Now that we have code for sub(), test it.

Signed-off-by: Mauro Carvalho Chehab <mchehab+huawei@kernel.org>
---
 tools/unittests/test_cmatch.py | 730 ++++++++++++++++++++++++++++++++-
 1 file changed, 728 insertions(+), 2 deletions(-)

diff --git a/tools/unittests/test_cmatch.py b/tools/unittests/test_cmatch.py
index 53b25aa4dc4a..7b996f83784d 100755
--- a/tools/unittests/test_cmatch.py
+++ b/tools/unittests/test_cmatch.py
@@ -21,7 +21,7 @@ SRC_DIR = os.path.dirname(os.path.realpath(__file__))
 sys.path.insert(0, os.path.join(SRC_DIR, "../lib/python"))
 
 from kdoc.c_lex import CMatch
-from kdoc.xforms_lists import CTransforms
+from kdoc.kdoc_re import KernRe
 from unittest_helper import run_unittest
 
 #
@@ -75,7 +75,7 @@ class TestSearch(TestCaseDiff):
 
     def test_search_no_false_positive(self):
         line = "call__acquires(foo);  // should stay intact"
-        result = ", ".join(CMatch(r"\b__acquires").search(line))
+        result = ", ".join(CMatch(r"__acquires").search(line))

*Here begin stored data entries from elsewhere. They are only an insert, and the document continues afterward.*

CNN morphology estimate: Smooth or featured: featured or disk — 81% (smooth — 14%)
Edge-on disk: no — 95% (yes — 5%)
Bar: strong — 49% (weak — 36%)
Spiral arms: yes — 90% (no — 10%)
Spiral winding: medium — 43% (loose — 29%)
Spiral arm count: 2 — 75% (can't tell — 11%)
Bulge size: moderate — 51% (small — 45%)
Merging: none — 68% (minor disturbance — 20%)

         self.assertEqual(result, "")
 
     def test_search_no_macro_remains(self):
@@ -88,6 +88,732 @@ class TestSearch(TestCaseDiff):
         result = ", ".join(CMatch(line).search(line))

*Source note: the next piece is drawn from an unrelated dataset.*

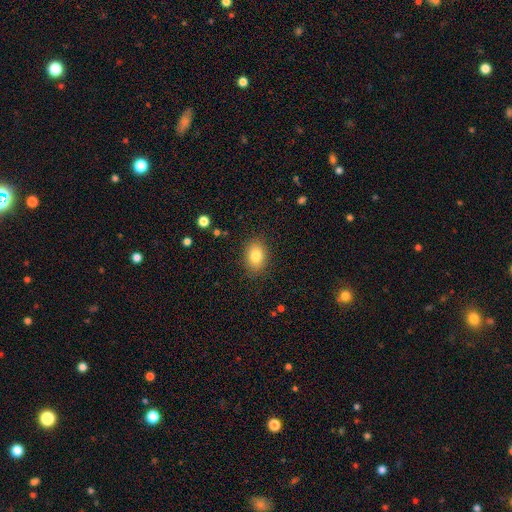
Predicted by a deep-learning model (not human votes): Smooth or featured? Predicted: smooth (p=0.82). How rounded? Predicted: in between (p=0.73). Merging? Predicted: none (p=0.86).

         self.assertEqual(result, "")
 
+#
+# Override unittest.TestCase to better compare diffs ignoring whitespaces
+#
+class TestCaseDiff(unittest.TestCase):
+    """
+    Disable maximum limit on diffs and add a method to better
+    handle diffs with whitespace differences.
+    """
+
+    @classmethod
+    def setUpClass(cls):
+        """Ensure that there won't be limit for diffs"""
+        cls.maxDiff = None
+
+    def assertLogicallyEqual(self, a, b):
+        """
+        Compare two results ignoring multiple whitespace differences.
+
+        This is useful to check more complex matches picked from examples.
+        On a plus side, we also don't need to use dedent.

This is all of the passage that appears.